Extrait:
────────────────────────────────────────

Cette déclaration devint fatale non seulement pour les premières années du gouvernement bolchevique mais pour celles de la fin, détruisant l’Union Soviétique. Une autre idée bolchevique joua un rôle qui n’était pas moins destructeur, celle de l’union fédérative.  D’un état unique du peuple russe, l’Empire Russe, les communistes firent artificiellement une Fédération de formations nationales comme base de départ pour le lancement d’une révolution mondiale.
Devinrent des états indépendants le grand-duché de Finlande aussi bien que le royaume de Pologne, les territoires baltes, les gouvernements biélorusses et petits-russiens, les peuples du Caucase et d’Asie Centrale.
Mais il apparut bientôt que les bolcheviques, en parlant de liberté, cherchaient seulement la révolution mondiale et la destruction de tous les gouvernements nationaux. Toutes les libertés données aux peuples, Lénine s’efforça pratiquement tout de suite de les leur enlever.  On conduisit deux guerres avec la Finlande (défaites), une avec la Pologne (défaite), avec l’Estonie (défaite), avec chaque république caucasienne, l’Armée rouge se battit de nombreuses années au Turkestan.
Au sujet de l’effondrement de l’URSS une question se pose qui de ceux qui se trouvaient à Foros et dans la célèbre forêt de Biélorussie ne faisait pas partie du PCUS ? Ils étaient tous la chair de la chair du parti communiste, ils en avaient tous fait partie plus d’une décennie. Il est très possible qu’il y eut une espèce de dérive libérale ou de tendance dans leur rangs. Mais que nous importent à nous, gens sans parti, les nouveaux « boukharinistes », « zinovievistes » ou trotskistes, ils étaient de toutes façons communistes. Que nous importent les querelles communistes internes au parti ?

────────────────────────────────────────

Consigne a: Modifiez la liste ci-dessous en remplaçant « Reparatie » par « Onderhoud », sans rien changer d'autre. Omettez les images dans votre réponse.

Liste:
────────────────────────────────────────

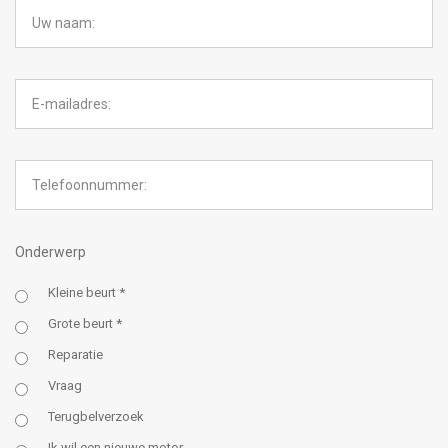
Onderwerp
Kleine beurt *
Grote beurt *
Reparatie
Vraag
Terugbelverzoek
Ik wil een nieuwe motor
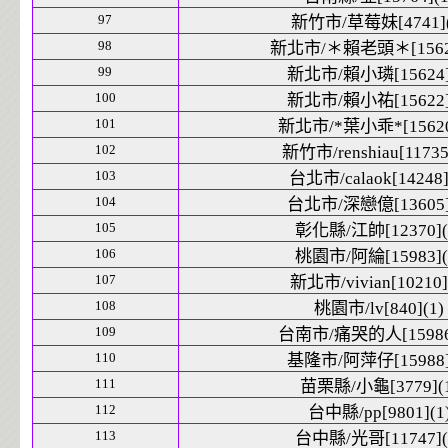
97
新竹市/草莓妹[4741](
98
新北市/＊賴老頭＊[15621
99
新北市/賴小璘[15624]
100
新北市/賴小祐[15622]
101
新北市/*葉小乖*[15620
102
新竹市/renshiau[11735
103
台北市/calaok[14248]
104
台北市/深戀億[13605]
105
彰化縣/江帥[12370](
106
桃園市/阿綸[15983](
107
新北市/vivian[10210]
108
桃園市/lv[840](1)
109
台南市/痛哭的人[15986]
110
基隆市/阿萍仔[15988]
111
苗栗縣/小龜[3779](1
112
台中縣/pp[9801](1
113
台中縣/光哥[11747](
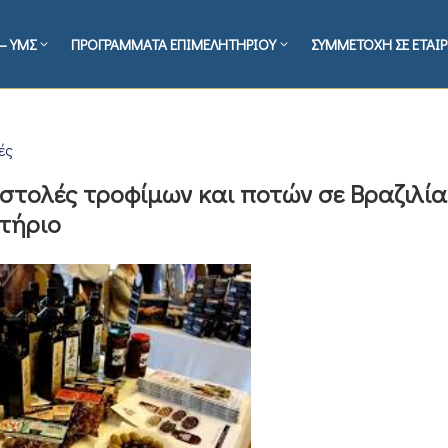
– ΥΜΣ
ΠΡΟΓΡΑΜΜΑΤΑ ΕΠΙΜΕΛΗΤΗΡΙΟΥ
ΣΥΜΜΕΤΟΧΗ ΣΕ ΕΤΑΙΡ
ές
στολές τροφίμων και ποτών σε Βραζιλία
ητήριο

────────────────────────────────────────

Consigne b: Résumez l'extrait en trois phrases.

Réponse a:
Onderwerp
Kleine beurt *
Grote beurt *
Onderhoud
Vraag
Terugbelverzoek
Ik wil een nieuwe motor
97
新竹市/草莓妹[4741](
98
新北市/＊賴老頭＊[15621
99
新北市/賴小璘[15624]
100
新北市/賴小祐[15622]
101
新北市/*葉小乖*[15620
102
新竹市/renshiau[11735
103
台北市/calaok[14248]
104
台北市/深戀億[13605]
105
彰化縣/江帥[12370](
106
桃園市/阿綸[15983](
107
新北市/vivian[10210]
108
桃園市/lv[840](1)
109
台南市/痛哭的人[15986]
110
基隆市/阿萍仔[15988]
111
苗栗縣/小龜[3779](1
112
台中縣/pp[9801](1
113
台中縣/光哥[11747](
– ΥΜΣ
ΠΡΟΓΡΑΜΜΑΤΑ ΕΠΙΜΕΛΗΤΗΡΙΟΥ
ΣΥΜΜΕΤΟΧΗ ΣΕ ΕΤΑΙΡ
ές
στολές τροφίμων και ποτών σε Βραζιλία
ητήριο

Réponse b: L'idée bolchevique de l'union fédérative fut destructrice : les communistes firent artificiellement de l'Empire russe une Fédération de formations nationales pour lancer une révolution mondiale, et la Finlande, la Pologne, les territoires baltes et d'autres peuples devinrent des états indépendants. Mais Lénine s'efforça presque aussitôt de reprendre ces libertés, et l'on mena des guerres contre la Finlande, la Pologne, l'Estonie et chaque république caucasienne, tandis que l'Armée rouge se battit de nombreuses années au Turkestan. Quant à l'effondrement de l'URSS, tous ceux qui se trouvaient à Foros et dans la forêt de Biélorussie avaient fait partie du parti communiste pendant plus d'une décennie, et leurs querelles internes importent peu aux gens sans parti.